Nowhere Boy begins auspiciously, marrying the first clanging chord of 1965’s “Help!” with a shot of the schoolboy Lennon cavorting around Liverpool’s colonnaded Saint George’s Hall. Johnson adequately captures his coltishness, irreverence—later boorishness—and vulnerability, if not the viperish wit that Ian Hart brought to the young Lennon in The Hours and Times (1991) and Backbeat (1994). Flashbacks reveal that Mimi and her husband adopted five-year-old John when Julia and his father, Alfred, asked the boy the impossible on their separation—to choose between them. Seeking out Julia, when he’s seventeen, John is all but seduced by her: Sometimes clad in a red coat that screams “scarlet woman,” she flirts outrageously with him, calls him her “dream,” tells him that rock ’n’ roll means “sex,” and installs him in the home she shares with her lover and younger daughters. Genteel Mimi fights to keep him, upping the ante when she buys the neophyte rocker an expensive guitar for his birthday. Dreadful scenes between the sisters bring him close to the breaking point; then comes rapprochement, and tragedy. There’s time amid these vicissitudes for John and a teddy girl to fornicate in a park, but the fascination here is with John not as a leader of men or as a Casanova but as a boy at the mercy of well-meaning but needy mothers.

Given Lennon’s wayward streak, Nowhere Boy is oddly safe and functional. Taylor-Wood departs from formalism only in the sequence in which John, taught banjo chords by the musical Julia, strums thoughtfully as her family rushes around him at almost time-lapse speed. Though a doc, LENNONYC is more style-conscious, deploying some fancy curlicued graphics and images of the newspaper packaging of the Some Time in New York City album morphing into video. Driven by interviews with associates, including Elton John and David Geffen, and featuring wonderful footage of the Lennons wandering shyly in Central Park, it is otherwise solid, thorough, and mercifully nonhagiographic. Ono, who supported the film’s production, is interviewed, but so is May Pang, whom Ono enlisted as Lennon’s paramour when Ono separated from him after he humiliated her by sleeping with another woman at a party. Dependent on Ono, Lennon drank heavily during his LA exile and reunited with her in New York in early 1975. The birth of their son Sean later that year led to his five-year holiday from the music business, during which he reinvented himself as hands-on father (in a way he never was to Julian Lennon during Beatlemania), house husband, and baker of bread.
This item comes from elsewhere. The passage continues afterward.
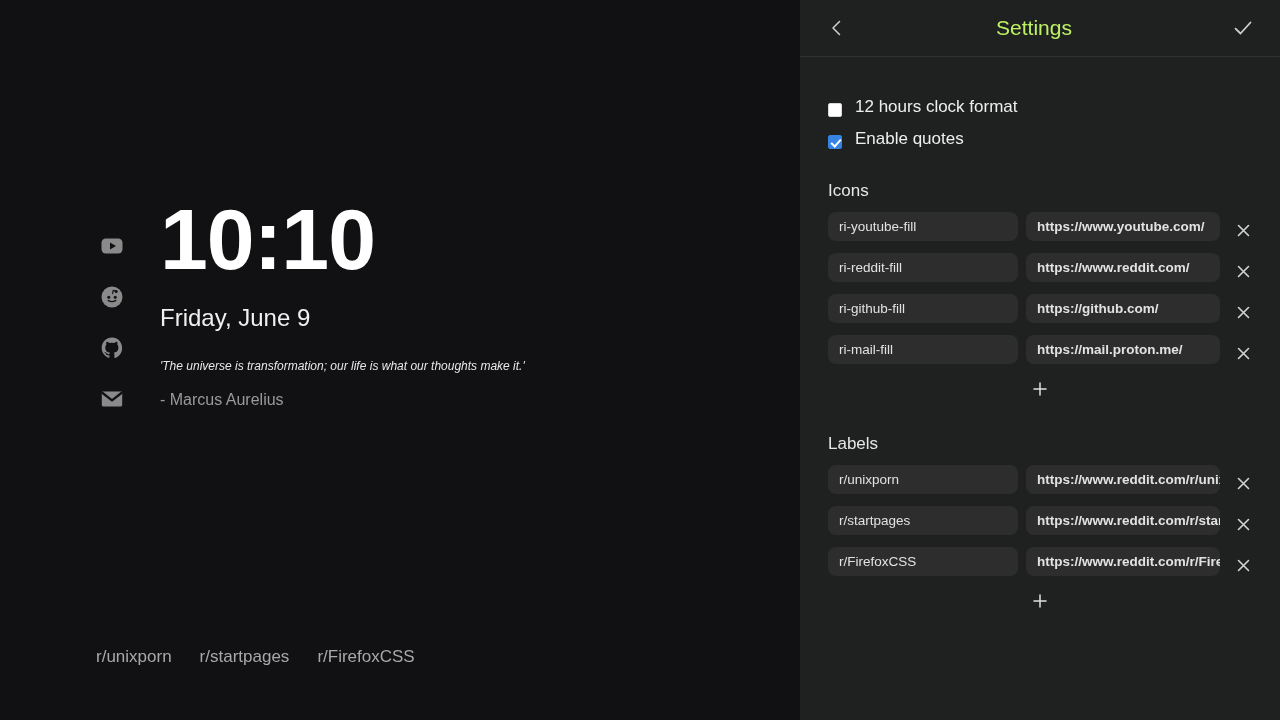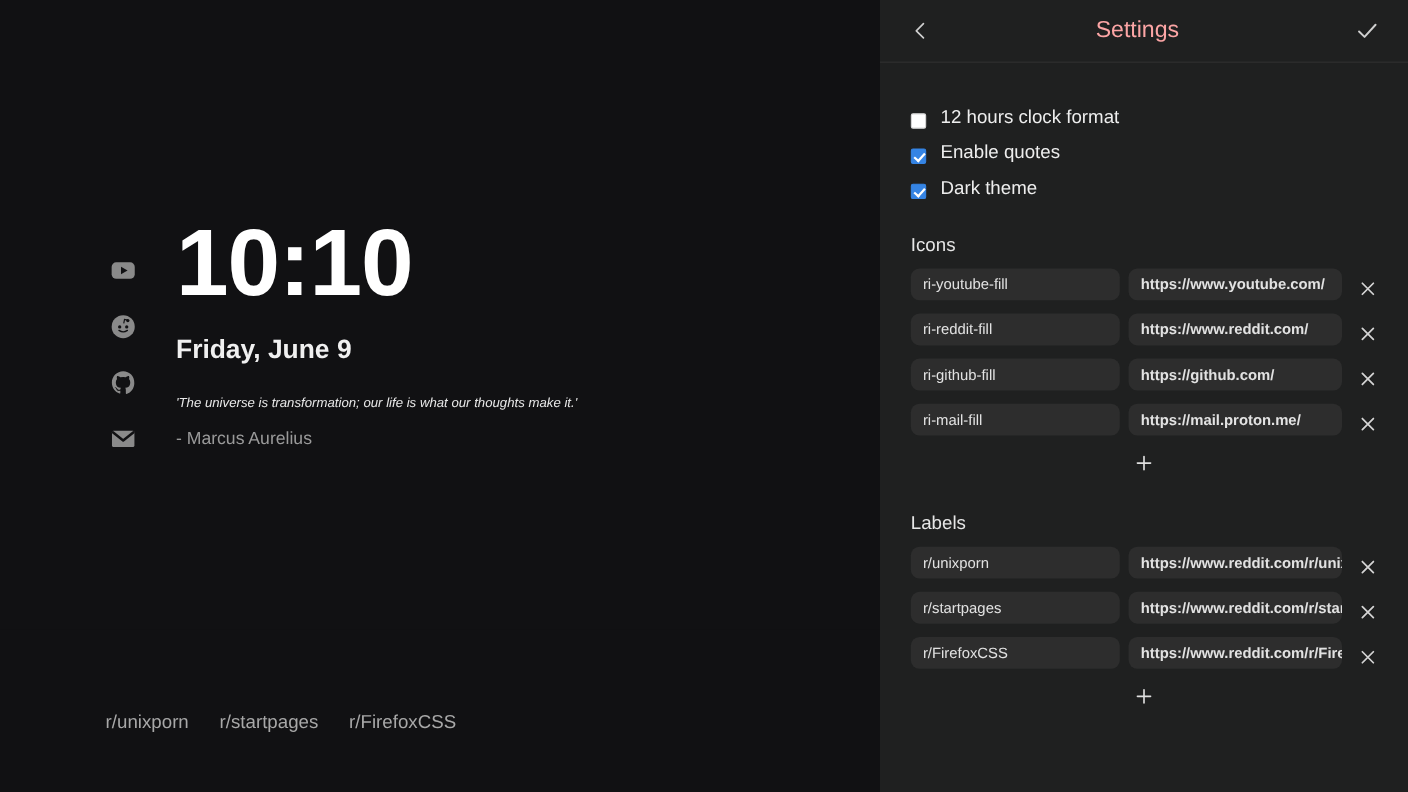"Settings" .settings-title { color: #fca5a5 -> #bef264 }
In 1980, he recorded the Double Fantasy album and was murdered three weeks after its release. (The film decorously refuses to name his killer, Mark Chapman, but the pall of that crime hangs heavily over it.)

Listening to the songs on Double Fantasy—which include “(Just Like) Starting Over,” “Woman,” “Beautiful Boy (Darling Boy),” and “Dear Yoko”—it’s hard to reconcile them with such randy numbers as “Twist and Shout” and “Please Please Me”; similarly, it’s hard to reconcile the confused rebel of Nowhere Boy with the contented forty-year-old Lennon at the end of LENNONYC. Though Christopher Eccleston played John from 1967 to 1971 in this year’s British TV drama Lennon Naked, what happened in between Taylor-Wood’s and Epstein’s films—four thousand days in the life—is an intimate epic as yet unattempted.

The US theatrical premiere run of Nowhere Boy begins Thursday, October 8, at Film Forum in New York. LENNONYC was screened during the 2010 New York Film Festival and premieres nationally on PBS on Monday, November 22, at 9 PM.